Objetivo = ¿Cómo califica el documento fuente a la Convención Interamericana sobre la Protección de los Derechos Humanos de las Personas Mayores dentro del sistema interamericano?

Documento fuente =
______

Para desafiar esta exclusión histórica que afecta a las mujeres viejas, es indispensable que los principios de la Convención Interamericana sobre la Protección de los Derechos Humanos de las Personas Mayores, uno de los instrumentos más completos del sistema interamericano, sean conocidos, respetados y fomentados activamente. Es un deber del Estado difundirlo y hacerlo valer en toda su extensión.

______

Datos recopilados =
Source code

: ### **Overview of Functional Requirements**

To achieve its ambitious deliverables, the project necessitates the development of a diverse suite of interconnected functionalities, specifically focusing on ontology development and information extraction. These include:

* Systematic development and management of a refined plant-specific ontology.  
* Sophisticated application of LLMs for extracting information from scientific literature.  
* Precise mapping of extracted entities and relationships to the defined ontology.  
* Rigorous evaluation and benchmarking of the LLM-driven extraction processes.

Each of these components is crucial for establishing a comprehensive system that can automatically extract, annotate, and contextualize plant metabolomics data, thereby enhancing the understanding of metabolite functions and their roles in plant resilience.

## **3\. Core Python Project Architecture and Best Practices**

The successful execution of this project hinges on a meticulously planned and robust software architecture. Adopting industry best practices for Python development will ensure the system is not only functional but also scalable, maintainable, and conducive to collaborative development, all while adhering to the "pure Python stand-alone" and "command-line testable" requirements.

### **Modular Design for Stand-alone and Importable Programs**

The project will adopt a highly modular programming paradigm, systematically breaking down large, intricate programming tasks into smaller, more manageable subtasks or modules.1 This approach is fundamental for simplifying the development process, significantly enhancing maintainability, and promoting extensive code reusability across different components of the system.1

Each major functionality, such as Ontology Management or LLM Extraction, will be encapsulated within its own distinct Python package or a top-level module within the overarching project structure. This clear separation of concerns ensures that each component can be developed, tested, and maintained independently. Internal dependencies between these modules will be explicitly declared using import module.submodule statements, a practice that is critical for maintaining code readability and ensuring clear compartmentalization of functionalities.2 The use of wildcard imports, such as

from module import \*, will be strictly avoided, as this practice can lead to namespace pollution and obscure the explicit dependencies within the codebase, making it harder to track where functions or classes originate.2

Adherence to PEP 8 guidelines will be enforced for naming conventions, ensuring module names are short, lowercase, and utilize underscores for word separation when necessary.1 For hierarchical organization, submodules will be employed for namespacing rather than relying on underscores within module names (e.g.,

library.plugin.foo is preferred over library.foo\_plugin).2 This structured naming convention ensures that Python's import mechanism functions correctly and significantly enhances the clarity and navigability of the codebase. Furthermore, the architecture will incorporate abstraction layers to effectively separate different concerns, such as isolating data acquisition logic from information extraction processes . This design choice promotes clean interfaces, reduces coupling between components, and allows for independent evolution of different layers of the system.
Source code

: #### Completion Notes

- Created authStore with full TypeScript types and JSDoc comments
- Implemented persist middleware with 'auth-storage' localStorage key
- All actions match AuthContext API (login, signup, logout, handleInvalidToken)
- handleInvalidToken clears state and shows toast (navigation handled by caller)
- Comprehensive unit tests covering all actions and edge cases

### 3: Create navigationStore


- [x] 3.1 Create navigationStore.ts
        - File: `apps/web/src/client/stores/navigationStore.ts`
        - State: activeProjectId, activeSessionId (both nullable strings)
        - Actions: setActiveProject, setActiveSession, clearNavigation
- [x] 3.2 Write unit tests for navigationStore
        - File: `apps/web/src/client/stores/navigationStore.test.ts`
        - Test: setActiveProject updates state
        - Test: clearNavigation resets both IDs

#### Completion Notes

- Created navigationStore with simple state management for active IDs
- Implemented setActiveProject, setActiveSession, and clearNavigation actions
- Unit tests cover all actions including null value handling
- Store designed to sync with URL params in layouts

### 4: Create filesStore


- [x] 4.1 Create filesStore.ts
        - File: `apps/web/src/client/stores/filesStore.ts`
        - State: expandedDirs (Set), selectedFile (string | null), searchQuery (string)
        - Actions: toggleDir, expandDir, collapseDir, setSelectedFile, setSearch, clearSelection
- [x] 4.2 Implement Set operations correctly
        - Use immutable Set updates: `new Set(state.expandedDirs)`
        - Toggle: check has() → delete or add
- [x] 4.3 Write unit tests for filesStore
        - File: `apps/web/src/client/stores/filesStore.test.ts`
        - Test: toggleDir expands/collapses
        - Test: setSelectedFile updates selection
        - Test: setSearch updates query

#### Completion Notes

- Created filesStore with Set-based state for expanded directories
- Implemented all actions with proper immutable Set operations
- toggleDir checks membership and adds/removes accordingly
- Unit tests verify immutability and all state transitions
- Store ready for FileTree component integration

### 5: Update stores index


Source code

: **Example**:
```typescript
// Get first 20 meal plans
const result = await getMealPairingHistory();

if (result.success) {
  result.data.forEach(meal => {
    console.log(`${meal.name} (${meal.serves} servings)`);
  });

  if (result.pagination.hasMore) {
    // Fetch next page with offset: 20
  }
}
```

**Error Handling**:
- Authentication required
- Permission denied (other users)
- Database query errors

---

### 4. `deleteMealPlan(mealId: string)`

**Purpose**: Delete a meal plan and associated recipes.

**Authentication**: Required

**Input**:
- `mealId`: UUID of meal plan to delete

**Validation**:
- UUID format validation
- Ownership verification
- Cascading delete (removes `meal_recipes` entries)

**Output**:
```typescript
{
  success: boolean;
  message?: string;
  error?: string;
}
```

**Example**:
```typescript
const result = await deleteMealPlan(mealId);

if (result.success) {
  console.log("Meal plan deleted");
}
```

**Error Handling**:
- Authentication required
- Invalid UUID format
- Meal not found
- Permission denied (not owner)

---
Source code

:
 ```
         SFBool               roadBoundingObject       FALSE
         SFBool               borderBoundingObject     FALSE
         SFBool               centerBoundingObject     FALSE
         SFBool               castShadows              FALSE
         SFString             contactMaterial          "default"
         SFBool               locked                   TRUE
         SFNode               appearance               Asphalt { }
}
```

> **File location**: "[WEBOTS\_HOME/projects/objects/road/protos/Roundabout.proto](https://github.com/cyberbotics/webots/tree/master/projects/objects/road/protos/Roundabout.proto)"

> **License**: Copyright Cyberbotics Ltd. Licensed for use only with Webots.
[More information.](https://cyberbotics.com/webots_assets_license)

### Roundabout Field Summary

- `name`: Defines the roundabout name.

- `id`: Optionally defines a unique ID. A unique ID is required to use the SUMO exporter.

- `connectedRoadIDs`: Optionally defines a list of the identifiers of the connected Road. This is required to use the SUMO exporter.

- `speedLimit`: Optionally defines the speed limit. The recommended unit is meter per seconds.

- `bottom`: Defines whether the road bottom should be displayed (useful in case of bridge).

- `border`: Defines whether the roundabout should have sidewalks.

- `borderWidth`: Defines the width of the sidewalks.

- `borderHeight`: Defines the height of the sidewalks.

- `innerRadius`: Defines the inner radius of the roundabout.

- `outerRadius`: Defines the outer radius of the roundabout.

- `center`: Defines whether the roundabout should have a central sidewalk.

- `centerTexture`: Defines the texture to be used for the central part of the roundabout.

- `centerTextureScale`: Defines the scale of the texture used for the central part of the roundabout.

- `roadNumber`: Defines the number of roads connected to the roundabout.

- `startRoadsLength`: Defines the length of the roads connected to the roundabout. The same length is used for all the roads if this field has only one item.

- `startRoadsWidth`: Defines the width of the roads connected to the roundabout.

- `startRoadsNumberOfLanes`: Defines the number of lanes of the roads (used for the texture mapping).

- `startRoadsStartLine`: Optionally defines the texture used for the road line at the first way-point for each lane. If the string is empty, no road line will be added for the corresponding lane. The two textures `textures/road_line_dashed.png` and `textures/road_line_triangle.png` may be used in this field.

______

Respuesta = Como uno de los instrumentos más completos del sistema interamericano.